Records from a data collection:
Segment Open

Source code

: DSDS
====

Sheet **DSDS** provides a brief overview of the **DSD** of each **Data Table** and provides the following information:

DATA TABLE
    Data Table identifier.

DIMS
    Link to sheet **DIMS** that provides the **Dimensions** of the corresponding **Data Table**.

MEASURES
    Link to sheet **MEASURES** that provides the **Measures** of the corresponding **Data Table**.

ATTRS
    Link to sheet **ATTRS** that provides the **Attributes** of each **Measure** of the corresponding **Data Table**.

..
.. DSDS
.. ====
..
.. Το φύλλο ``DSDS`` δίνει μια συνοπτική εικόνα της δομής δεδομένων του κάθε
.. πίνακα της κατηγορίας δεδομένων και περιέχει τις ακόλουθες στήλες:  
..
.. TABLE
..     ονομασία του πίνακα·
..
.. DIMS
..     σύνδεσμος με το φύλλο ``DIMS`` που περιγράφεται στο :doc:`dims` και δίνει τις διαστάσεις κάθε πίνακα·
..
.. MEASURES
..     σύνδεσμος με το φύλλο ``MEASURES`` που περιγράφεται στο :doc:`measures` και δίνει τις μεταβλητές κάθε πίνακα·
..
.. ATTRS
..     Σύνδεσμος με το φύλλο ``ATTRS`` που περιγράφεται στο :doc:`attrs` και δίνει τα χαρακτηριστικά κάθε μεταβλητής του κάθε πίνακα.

Segment Closed

- Task prompt:
Word-for-word copies of all the records are required.

- Output below:
Source code

: DSDS
====

Sheet **DSDS** provides a brief overview of the **DSD** of each **Data Table** and provides the following information:

DATA TABLE
    Data Table identifier.

DIMS
    Link to sheet **DIMS** that provides the **Dimensions** of the corresponding **Data Table**.

MEASURES
    Link to sheet **MEASURES** that provides the **Measures** of the corresponding **Data Table**.

ATTRS
    Link to sheet **ATTRS** that provides the **Attributes** of each **Measure** of the corresponding **Data Table**.

..
.. DSDS
.. ====
..
.. Το φύλλο ``DSDS`` δίνει μια συνοπτική εικόνα της δομής δεδομένων του κάθε
.. πίνακα της κατηγορίας δεδομένων και περιέχει τις ακόλουθες στήλες:  
..
.. TABLE
..     ονομασία του πίνακα·
..
.. DIMS
..     σύνδεσμος με το φύλλο ``DIMS`` που περιγράφεται στο :doc:`dims` και δίνει τις διαστάσεις κάθε πίνακα·
..
.. MEASURES
..     σύνδεσμος με το φύλλο ``MEASURES`` που περιγράφεται στο :doc:`measures` και δίνει τις μεταβλητές κάθε πίνακα·
..
.. ATTRS
..     Σύνδεσμος με το φύλλο ``ATTRS`` που περιγράφεται στο :doc:`attrs` και δίνει τα χαρακτηριστικά κάθε μεταβλητής του κάθε πίνακα.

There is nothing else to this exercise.